OUTCOME MEASURES: Electronic media exposure in the home using a 24-hour recall diary.

RESULTS: The mean (SD) exposure at 6 months was 146.5 (125.0) min/d. Exposure to VIP was associated with reduced total duration of media exposure compared with the BB and control groups (mean [SD] min/d for VIP, 131.6 [118.7]; BB, 151.2 [116.7]; control, 155.4 [138.7]; P = .009).
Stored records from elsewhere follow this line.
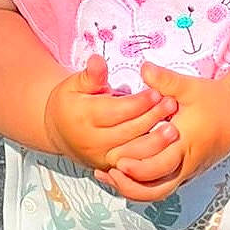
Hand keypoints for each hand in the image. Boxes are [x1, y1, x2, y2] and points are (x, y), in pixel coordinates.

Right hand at [43, 54, 178, 172]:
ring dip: (155, 143)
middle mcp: (93, 141)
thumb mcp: (74, 84)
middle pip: (128, 131)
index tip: (157, 92)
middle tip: (172, 105)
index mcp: (84, 117)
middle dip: (151, 119)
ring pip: (132, 154)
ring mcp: (101, 158)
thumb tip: (98, 60)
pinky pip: (133, 168)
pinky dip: (149, 159)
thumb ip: (90, 76)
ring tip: (172, 130)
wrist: (57, 131)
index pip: (116, 111)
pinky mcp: (109, 168)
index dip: (138, 102)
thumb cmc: (69, 103)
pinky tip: (165, 149)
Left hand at [99, 62, 229, 202]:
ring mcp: (186, 172)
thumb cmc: (214, 101)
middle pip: (156, 187)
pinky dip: (141, 188)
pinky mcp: (185, 175)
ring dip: (133, 190)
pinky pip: (161, 189)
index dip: (136, 167)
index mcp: (186, 143)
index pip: (159, 165)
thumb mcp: (191, 87)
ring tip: (110, 177)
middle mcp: (186, 163)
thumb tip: (145, 69)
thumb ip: (166, 80)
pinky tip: (122, 177)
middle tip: (106, 171)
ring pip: (158, 194)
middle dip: (129, 182)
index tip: (115, 160)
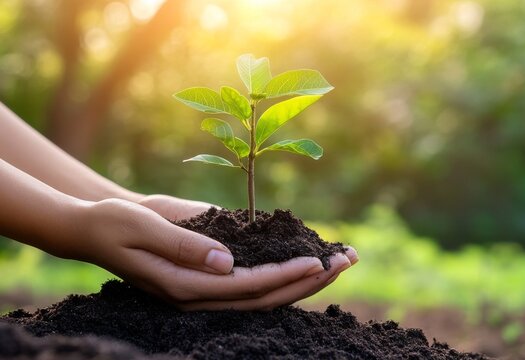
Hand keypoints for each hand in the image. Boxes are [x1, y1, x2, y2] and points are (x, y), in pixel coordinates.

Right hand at [69, 198, 356, 310]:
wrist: (98, 229)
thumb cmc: (116, 225)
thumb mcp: (143, 227)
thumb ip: (183, 246)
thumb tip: (227, 263)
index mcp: (185, 287)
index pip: (246, 287)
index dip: (284, 276)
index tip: (317, 262)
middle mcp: (201, 295)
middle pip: (265, 298)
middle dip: (308, 282)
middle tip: (345, 262)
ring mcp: (207, 289)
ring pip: (265, 295)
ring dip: (305, 281)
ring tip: (341, 262)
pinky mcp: (211, 276)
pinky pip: (254, 283)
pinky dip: (285, 274)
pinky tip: (310, 262)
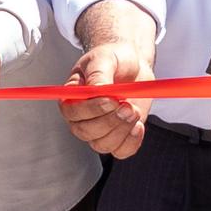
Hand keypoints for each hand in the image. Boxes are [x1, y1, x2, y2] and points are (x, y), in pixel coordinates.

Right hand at [66, 40, 155, 160]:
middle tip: (127, 105)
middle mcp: (82, 118)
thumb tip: (98, 90)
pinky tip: (139, 125)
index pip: (72, 113)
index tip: (112, 99)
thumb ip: (98, 75)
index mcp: (71, 98)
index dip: (92, 110)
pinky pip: (121, 151)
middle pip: (87, 132)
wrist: (132, 65)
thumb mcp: (103, 59)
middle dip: (110, 121)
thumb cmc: (113, 59)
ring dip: (122, 130)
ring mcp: (100, 129)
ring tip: (134, 110)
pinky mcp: (119, 136)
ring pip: (103, 144)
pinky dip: (132, 142)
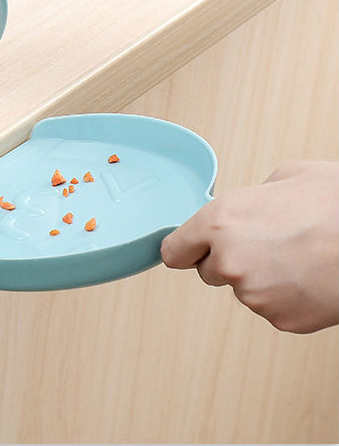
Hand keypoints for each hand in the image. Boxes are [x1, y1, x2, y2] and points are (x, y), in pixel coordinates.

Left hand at [161, 161, 338, 333]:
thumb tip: (245, 206)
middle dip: (227, 260)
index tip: (191, 250)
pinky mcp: (280, 320)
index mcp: (219, 221)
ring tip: (295, 257)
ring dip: (259, 278)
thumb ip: (249, 197)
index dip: (186, 249)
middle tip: (264, 245)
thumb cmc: (334, 204)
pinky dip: (284, 297)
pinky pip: (271, 308)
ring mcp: (254, 295)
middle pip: (208, 272)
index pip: (174, 251)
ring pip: (243, 289)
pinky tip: (307, 276)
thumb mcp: (284, 177)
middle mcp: (228, 261)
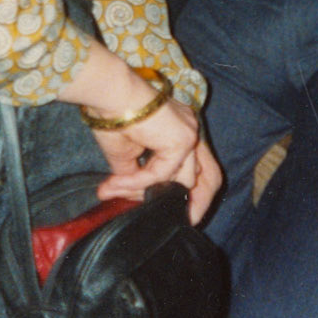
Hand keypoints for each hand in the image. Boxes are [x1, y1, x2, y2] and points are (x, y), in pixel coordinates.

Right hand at [64, 44, 223, 222]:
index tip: (184, 215)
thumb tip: (131, 196)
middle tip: (178, 222)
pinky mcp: (182, 140)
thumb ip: (137, 176)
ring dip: (145, 190)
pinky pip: (161, 174)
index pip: (200, 166)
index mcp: (181, 131)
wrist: (111, 95)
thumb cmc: (114, 116)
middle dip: (196, 204)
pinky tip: (116, 183)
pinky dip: (137, 182)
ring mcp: (190, 135)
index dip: (194, 193)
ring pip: (180, 180)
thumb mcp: (126, 155)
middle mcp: (191, 132)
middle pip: (206, 177)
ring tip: (114, 190)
Enhanced parent-child interactions were found to partially mediate relations between VIP and media exposure for families with a ninth grade or higher literacy level (Sobel statistic = 2.49; P = .01).

CONCLUSION: Pediatric primary care may represent an important venue for addressing the public health problem of media exposure in young children at a population level.